WHAT IS EXPECTED: Replicate the data exactly, every line included.

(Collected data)
◇ ◇ ◇

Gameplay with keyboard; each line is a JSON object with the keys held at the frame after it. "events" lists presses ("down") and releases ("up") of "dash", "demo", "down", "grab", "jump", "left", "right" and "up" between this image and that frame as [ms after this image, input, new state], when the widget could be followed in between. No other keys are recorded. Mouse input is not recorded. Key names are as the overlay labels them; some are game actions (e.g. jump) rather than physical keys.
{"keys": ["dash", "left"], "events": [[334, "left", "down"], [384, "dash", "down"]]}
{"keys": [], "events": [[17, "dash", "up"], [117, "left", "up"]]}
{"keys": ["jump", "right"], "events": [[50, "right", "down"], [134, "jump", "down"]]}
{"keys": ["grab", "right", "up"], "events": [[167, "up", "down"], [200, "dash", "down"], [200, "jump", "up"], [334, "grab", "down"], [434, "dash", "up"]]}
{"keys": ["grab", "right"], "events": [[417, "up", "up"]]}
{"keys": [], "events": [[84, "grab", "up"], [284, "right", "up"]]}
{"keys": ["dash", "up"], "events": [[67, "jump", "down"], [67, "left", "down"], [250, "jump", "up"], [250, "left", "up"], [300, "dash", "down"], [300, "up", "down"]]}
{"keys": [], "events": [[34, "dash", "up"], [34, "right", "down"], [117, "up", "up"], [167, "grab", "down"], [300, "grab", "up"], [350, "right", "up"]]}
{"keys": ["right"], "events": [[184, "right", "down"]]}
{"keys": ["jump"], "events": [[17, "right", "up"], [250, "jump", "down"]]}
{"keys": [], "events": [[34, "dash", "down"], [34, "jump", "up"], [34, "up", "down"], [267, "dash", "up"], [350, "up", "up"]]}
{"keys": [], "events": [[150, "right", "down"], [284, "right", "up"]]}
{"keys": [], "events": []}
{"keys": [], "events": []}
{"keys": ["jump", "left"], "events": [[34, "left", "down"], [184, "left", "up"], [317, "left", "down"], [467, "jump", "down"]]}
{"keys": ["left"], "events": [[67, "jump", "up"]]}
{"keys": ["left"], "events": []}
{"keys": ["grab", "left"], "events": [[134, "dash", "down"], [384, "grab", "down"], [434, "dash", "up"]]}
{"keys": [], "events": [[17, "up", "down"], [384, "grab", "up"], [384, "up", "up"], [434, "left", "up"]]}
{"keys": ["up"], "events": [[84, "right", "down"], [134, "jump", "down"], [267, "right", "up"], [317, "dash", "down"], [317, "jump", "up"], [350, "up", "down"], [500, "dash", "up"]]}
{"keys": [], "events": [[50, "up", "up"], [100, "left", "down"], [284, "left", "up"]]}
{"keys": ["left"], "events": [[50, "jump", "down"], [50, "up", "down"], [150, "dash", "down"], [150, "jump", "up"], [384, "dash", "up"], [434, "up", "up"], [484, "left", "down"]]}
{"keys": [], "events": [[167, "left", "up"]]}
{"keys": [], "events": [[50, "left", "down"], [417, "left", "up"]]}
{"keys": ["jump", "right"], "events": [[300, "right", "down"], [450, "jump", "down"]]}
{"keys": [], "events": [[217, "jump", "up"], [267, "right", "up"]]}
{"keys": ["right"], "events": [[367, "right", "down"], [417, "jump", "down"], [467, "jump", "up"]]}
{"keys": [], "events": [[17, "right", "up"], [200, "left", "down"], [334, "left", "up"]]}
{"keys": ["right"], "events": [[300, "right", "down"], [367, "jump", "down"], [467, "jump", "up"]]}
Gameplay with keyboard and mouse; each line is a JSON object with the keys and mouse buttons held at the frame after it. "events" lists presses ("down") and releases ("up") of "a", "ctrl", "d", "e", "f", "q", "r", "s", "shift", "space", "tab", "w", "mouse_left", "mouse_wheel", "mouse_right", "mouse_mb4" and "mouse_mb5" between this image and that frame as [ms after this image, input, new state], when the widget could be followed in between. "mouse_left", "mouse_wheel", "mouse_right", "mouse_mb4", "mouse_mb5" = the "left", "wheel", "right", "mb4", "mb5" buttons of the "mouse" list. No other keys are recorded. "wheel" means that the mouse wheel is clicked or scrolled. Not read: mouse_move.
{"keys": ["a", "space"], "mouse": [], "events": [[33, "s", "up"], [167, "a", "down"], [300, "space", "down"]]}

◇ ◇ ◇

SOLUTION TO THE EXERCISE:
Gameplay with keyboard; each line is a JSON object with the keys held at the frame after it. "events" lists presses ("down") and releases ("up") of "dash", "demo", "down", "grab", "jump", "left", "right" and "up" between this image and that frame as [ms after this image, input, new state], when the widget could be followed in between. No other keys are recorded. Mouse input is not recorded. Key names are as the overlay labels them; some are game actions (e.g. jump) rather than physical keys.
{"keys": ["dash", "left"], "events": [[334, "left", "down"], [384, "dash", "down"]]}
{"keys": [], "events": [[17, "dash", "up"], [117, "left", "up"]]}
{"keys": ["jump", "right"], "events": [[50, "right", "down"], [134, "jump", "down"]]}
{"keys": ["grab", "right", "up"], "events": [[167, "up", "down"], [200, "dash", "down"], [200, "jump", "up"], [334, "grab", "down"], [434, "dash", "up"]]}
{"keys": ["grab", "right"], "events": [[417, "up", "up"]]}
{"keys": [], "events": [[84, "grab", "up"], [284, "right", "up"]]}
{"keys": ["dash", "up"], "events": [[67, "jump", "down"], [67, "left", "down"], [250, "jump", "up"], [250, "left", "up"], [300, "dash", "down"], [300, "up", "down"]]}
{"keys": [], "events": [[34, "dash", "up"], [34, "right", "down"], [117, "up", "up"], [167, "grab", "down"], [300, "grab", "up"], [350, "right", "up"]]}
{"keys": ["right"], "events": [[184, "right", "down"]]}
{"keys": ["jump"], "events": [[17, "right", "up"], [250, "jump", "down"]]}
{"keys": [], "events": [[34, "dash", "down"], [34, "jump", "up"], [34, "up", "down"], [267, "dash", "up"], [350, "up", "up"]]}
{"keys": [], "events": [[150, "right", "down"], [284, "right", "up"]]}
{"keys": [], "events": []}
{"keys": [], "events": []}
{"keys": ["jump", "left"], "events": [[34, "left", "down"], [184, "left", "up"], [317, "left", "down"], [467, "jump", "down"]]}
{"keys": ["left"], "events": [[67, "jump", "up"]]}
{"keys": ["left"], "events": []}
{"keys": ["grab", "left"], "events": [[134, "dash", "down"], [384, "grab", "down"], [434, "dash", "up"]]}
{"keys": [], "events": [[17, "up", "down"], [384, "grab", "up"], [384, "up", "up"], [434, "left", "up"]]}
{"keys": ["up"], "events": [[84, "right", "down"], [134, "jump", "down"], [267, "right", "up"], [317, "dash", "down"], [317, "jump", "up"], [350, "up", "down"], [500, "dash", "up"]]}
{"keys": [], "events": [[50, "up", "up"], [100, "left", "down"], [284, "left", "up"]]}
{"keys": ["left"], "events": [[50, "jump", "down"], [50, "up", "down"], [150, "dash", "down"], [150, "jump", "up"], [384, "dash", "up"], [434, "up", "up"], [484, "left", "down"]]}
{"keys": [], "events": [[167, "left", "up"]]}
{"keys": [], "events": [[50, "left", "down"], [417, "left", "up"]]}
{"keys": ["jump", "right"], "events": [[300, "right", "down"], [450, "jump", "down"]]}
{"keys": [], "events": [[217, "jump", "up"], [267, "right", "up"]]}
{"keys": ["right"], "events": [[367, "right", "down"], [417, "jump", "down"], [467, "jump", "up"]]}
{"keys": [], "events": [[17, "right", "up"], [200, "left", "down"], [334, "left", "up"]]}
{"keys": ["right"], "events": [[300, "right", "down"], [367, "jump", "down"], [467, "jump", "up"]]}
Gameplay with keyboard and mouse; each line is a JSON object with the keys and mouse buttons held at the frame after it. "events" lists presses ("down") and releases ("up") of "a", "ctrl", "d", "e", "f", "q", "r", "s", "shift", "space", "tab", "w", "mouse_left", "mouse_wheel", "mouse_right", "mouse_mb4" and "mouse_mb5" between this image and that frame as [ms after this image, input, new state], when the widget could be followed in between. "mouse_left", "mouse_wheel", "mouse_right", "mouse_mb4", "mouse_mb5" = the "left", "wheel", "right", "mb4", "mb5" buttons of the "mouse" list. No other keys are recorded. "wheel" means that the mouse wheel is clicked or scrolled. Not read: mouse_move.
{"keys": ["a", "space"], "mouse": [], "events": [[33, "s", "up"], [167, "a", "down"], [300, "space", "down"]]}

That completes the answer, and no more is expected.